Having been a checkout operator many moons ago, my face softened and I said, “I know. They make you do it from head office.”
To which she replied, “No, I mean it’s really not our fault. It’s the ACT Government. They make us pay every time someone dumps a trolley from our store. This is the only solution we had – make people pay and then give their money back when they return it.”
I was shocked. I hadn’t heard anything about it. And after first being asked to pay for my own shopping bags, then (and this infuriates me) contribute to a lack of future generation’s jobs by scanning my own shopping, I am now required to pay for a trolley.
Apparently Aldi has been doing it for ages. They have a token system, where you buy a number of tokens that are also attachable to your keychain so you never forget them. I don’t mind that idea. I certainly wouldn’t have lost the plot if I saw a $5 pack of tokens (worthy of an EFTPOS transaction) instead of being asked to rummage around for a single gold coin.
It makes me sad that this is the way of the future. If (apparently) we can only walk as slow as our slowest community members, then we must all find a dollar in our pockets to compensate for slackos that dump them in the park.

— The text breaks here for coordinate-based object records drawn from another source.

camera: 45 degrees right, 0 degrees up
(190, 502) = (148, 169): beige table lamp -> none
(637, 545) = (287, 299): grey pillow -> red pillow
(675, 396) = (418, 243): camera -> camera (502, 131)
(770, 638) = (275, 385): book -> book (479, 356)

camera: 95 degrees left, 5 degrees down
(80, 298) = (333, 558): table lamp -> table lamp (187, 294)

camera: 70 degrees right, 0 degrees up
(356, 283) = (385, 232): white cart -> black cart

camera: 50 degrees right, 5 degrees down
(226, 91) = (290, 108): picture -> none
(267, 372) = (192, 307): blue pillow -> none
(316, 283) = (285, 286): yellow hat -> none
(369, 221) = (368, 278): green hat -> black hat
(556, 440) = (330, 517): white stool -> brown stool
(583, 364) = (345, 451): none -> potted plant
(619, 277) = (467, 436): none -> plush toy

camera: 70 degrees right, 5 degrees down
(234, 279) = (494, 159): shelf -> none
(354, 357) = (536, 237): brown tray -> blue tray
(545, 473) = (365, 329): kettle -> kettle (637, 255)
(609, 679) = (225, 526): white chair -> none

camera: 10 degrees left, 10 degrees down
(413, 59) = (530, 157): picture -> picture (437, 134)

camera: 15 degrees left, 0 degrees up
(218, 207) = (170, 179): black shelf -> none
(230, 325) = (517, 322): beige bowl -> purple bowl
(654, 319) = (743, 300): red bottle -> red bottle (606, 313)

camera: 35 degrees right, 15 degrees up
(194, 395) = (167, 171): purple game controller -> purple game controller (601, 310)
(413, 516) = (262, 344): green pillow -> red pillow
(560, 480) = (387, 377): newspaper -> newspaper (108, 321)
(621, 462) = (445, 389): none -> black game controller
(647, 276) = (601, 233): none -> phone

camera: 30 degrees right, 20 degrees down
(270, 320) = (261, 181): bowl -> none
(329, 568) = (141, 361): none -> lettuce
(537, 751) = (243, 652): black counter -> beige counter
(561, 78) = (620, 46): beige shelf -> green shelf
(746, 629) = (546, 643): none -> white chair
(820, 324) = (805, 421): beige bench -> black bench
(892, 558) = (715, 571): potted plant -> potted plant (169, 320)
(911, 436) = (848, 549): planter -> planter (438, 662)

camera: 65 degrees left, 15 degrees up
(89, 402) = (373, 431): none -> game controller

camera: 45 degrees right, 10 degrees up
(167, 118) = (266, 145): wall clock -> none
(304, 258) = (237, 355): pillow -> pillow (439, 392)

And lots of people stand to lose with this new invention. The lovely Woolworths staff member ended up finding me a trolley and showed me how to chain it up when I was finished. When I did, I saw a $1 coin still sitting in the slot in the trolley in front of mine. Being the first into the collection bay, its driver had nothing to snap it into to release the coin (thereby having to go in search of another trolley, or leave it behind).
The weekly shop is now umpteen more difficult than it ever was when you just had to worry about how to handle your kids and remember everything on your shopping list.
That’s my pout – what are your thoughts on Woolies and Coles’s response to the new shopping trolley legislation? Is there a better solution?